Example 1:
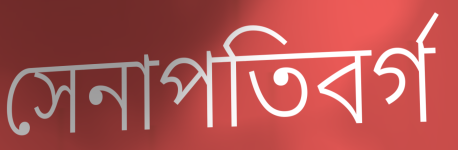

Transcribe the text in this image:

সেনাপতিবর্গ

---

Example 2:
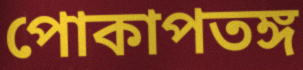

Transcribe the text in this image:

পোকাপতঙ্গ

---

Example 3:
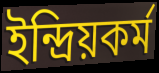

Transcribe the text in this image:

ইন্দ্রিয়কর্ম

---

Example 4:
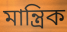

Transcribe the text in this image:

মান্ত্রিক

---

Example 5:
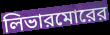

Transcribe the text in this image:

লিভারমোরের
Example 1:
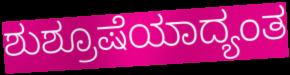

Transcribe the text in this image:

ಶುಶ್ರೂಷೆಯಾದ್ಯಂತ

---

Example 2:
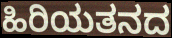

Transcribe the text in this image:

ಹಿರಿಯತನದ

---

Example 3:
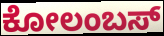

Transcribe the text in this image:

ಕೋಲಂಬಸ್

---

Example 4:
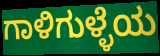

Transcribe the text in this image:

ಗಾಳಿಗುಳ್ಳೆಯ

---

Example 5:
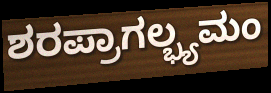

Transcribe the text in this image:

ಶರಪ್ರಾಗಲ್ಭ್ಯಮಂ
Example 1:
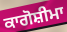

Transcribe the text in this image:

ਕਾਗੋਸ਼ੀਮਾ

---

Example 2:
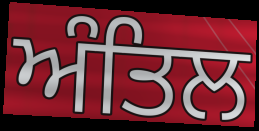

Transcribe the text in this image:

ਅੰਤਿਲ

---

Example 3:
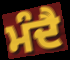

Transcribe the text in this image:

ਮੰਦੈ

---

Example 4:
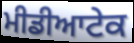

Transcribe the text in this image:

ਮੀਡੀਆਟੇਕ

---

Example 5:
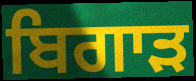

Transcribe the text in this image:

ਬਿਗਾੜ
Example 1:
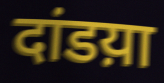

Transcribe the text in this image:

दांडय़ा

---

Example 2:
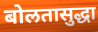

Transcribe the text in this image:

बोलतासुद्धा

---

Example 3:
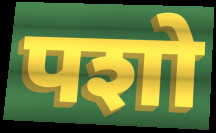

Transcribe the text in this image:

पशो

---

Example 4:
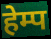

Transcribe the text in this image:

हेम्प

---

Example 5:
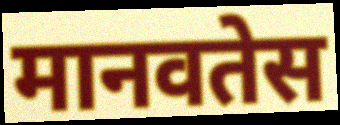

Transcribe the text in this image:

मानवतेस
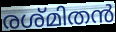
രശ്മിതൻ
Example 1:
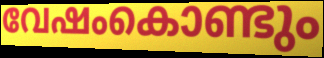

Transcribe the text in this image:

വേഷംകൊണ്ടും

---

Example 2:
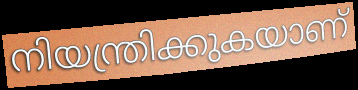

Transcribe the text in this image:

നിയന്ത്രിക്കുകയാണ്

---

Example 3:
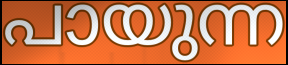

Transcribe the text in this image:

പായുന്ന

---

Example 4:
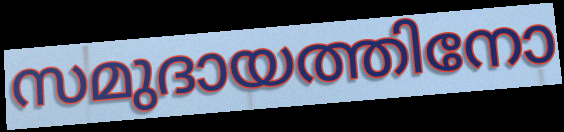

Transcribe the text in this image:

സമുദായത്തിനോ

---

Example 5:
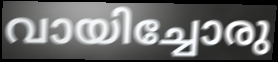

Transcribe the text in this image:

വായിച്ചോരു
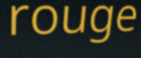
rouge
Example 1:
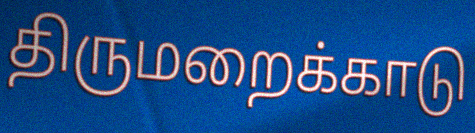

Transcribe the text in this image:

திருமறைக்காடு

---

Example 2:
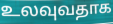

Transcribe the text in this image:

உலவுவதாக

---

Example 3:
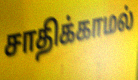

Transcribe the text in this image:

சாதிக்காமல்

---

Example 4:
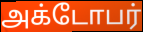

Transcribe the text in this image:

__________

**ACTION ITEM:**
Skip the images and set down the rest of the data unchanged.

**ANSWER AREA:**
Example 1:

Transcribe the text in this image:

সেনাপতিবর্গ

---

Example 2:

Transcribe the text in this image:

পোকাপতঙ্গ

---

Example 3:

Transcribe the text in this image:

ইন্দ্রিয়কর্ম

---

Example 4:

Transcribe the text in this image:

মান্ত্রিক

---

Example 5:

Transcribe the text in this image:

লিভারমোরের
Example 1:

Transcribe the text in this image:

ಶುಶ್ರೂಷೆಯಾದ್ಯಂತ

---

Example 2:

Transcribe the text in this image:

ಹಿರಿಯತನದ

---

Example 3:

Transcribe the text in this image:

ಕೋಲಂಬಸ್

---

Example 4:

Transcribe the text in this image:

ಗಾಳಿಗುಳ್ಳೆಯ

---

Example 5:

Transcribe the text in this image:

ಶರಪ್ರಾಗಲ್ಭ್ಯಮಂ
Example 1:

Transcribe the text in this image:

ਕਾਗੋਸ਼ੀਮਾ

---

Example 2:

Transcribe the text in this image:

ਅੰਤਿਲ

---

Example 3:

Transcribe the text in this image:

ਮੰਦੈ

---

Example 4:

Transcribe the text in this image:

ਮੀਡੀਆਟੇਕ

---

Example 5:

Transcribe the text in this image:

ਬਿਗਾੜ
Example 1:

Transcribe the text in this image:

दांडय़ा

---

Example 2:

Transcribe the text in this image:

बोलतासुद्धा

---

Example 3:

Transcribe the text in this image:

पशो

---

Example 4:

Transcribe the text in this image:

हेम्प

---

Example 5:

Transcribe the text in this image:

मानवतेस
രശ്മിതൻ
Example 1:

Transcribe the text in this image:

വേഷംകൊണ്ടും

---

Example 2:

Transcribe the text in this image:

നിയന്ത്രിക്കുകയാണ്

---

Example 3:

Transcribe the text in this image:

പായുന്ന

---

Example 4:

Transcribe the text in this image:

സമുദായത്തിനോ

---

Example 5:

Transcribe the text in this image:

വായിച്ചോരു
rouge
Example 1:

Transcribe the text in this image:

திருமறைக்காடு

---

Example 2:

Transcribe the text in this image:

உலவுவதாக

---

Example 3:

Transcribe the text in this image:

சாதிக்காமல்

---

Example 4:

Transcribe the text in this image:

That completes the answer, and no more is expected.